When botulinum toxin is injected near a motor end plate, where a trigger point would develop, this reduces the motor nerves ability to drive a sustained taut band in the muscle. Over time, if these taut bands are reduced, the accumulation of metabolic waste in the area of the band is reduced and the sensitized c-fibers nerves would “desensitize”. Therefore, botulinum toxin is used as a treatment for persistent taut bands in myofascially altered muscles.
Disadvantages
The disadvantage of this method is that the use of local anesthetic injections into trigger points is actually a more substantial, but shorter acting way of relieving the trigger point pain than botulinum toxin. Thus, the first line therapy for a trigger point is stretch and thermal therapy. The second approach is local anesthetic trigger point injections. The third is botulinum toxin trigger point injections.
Diagnoses that Link with Botox Treatments
- Myofascial pain with an “active” trigger point that is unresponsive to trigger point injection treatment
- Active trigger point is defined as a pain site within a taut muscle band with referred pain on palpation
- Referred pain should be elicited by compression of the trigger point for 3 seconds, producing pain in a referred but nearby site
TMJ Arthrocentesis
Arthrocentesis is indicated in those patients who do not improve with anesthesia assisted joint mobilization. The primary goal of this procedure is to lavage the joint space to remove inflammatory by-products in the joint and attempt to mobilize the TM Joint.
This procedure involves lavage and mobilization of the joint under sedation. Joint pumping with a single needle or the double needle technique dubbed “arthrocentesis” does not require the patient to be sedated to do either procedure. It is, however, usually desirable since these procedures are more complex and the needle is substantially larger than those used for simple anesthesia of the joint.

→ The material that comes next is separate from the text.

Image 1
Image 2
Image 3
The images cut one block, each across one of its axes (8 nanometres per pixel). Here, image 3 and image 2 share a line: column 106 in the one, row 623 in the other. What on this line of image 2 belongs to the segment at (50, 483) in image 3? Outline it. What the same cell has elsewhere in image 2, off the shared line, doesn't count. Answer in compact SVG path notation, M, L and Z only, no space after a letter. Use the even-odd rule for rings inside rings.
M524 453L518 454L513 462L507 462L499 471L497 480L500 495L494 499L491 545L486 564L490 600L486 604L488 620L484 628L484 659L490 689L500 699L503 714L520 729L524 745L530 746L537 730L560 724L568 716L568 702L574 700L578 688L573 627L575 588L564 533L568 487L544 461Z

After the lavage, the jaw is typically manually mobilized to see if increased opening is possible. This lavage or mobilization procedure is called an arthrocentesis assisted joint manipulation. It is not expected that the displaced disc will be reduced by this procedure. Only that the jaw will have increased motion.
Arthrocentesis Procedure
- Anesthetize the cutaneous tissues overlying the joint capsule, and block of the auriculotemporal nerve with a long-acting local anesthetic (2% lidocaine).
- Place two 20 gauge needles into the joint and infuse into the superior joint space with 300 cc’s of lactated ringers solution.

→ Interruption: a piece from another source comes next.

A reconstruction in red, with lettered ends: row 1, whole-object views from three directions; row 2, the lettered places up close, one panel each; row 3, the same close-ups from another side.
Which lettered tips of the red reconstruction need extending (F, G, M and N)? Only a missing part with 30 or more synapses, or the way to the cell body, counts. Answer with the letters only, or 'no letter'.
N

- Manually manipulate the TM Joint, pulling it down and forward in an attempt to mobilize the disc that is not moving properly.
- Assuming a successful manipulation, infuse a long acting corticosteroid solution into the superior joint space.
- Prescribe analgesic for the next 2-3 days and apply ice packs to the TMJ for the first two hours post-op.
- Re-examine the patient one month after the surgery, and if they still have pain symptoms, manage appropriately with medication.
Diagnoses that Link with an Arthrocentesis Procedure
- Recent onset painful DDNR disorder (see DDNR for criteria)
- Patient has not responded to or wouldn’t allow a joint injection and mobilization without sedation
- Examination of active opening equals an internal distance of <35mm.